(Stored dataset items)
^^^^
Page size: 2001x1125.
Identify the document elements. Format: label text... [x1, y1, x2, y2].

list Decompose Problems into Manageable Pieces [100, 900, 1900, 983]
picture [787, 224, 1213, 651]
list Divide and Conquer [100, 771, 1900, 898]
^^^^
Activity:
Would you restate each of the entries word for word?

Solution to this task:
Page size: 2001x1125.
Identify the document elements. Format: label text... [x1, y1, x2, y2].

list Decompose Problems into Manageable Pieces [100, 900, 1900, 983]
picture [787, 224, 1213, 651]
list Divide and Conquer [100, 771, 1900, 898]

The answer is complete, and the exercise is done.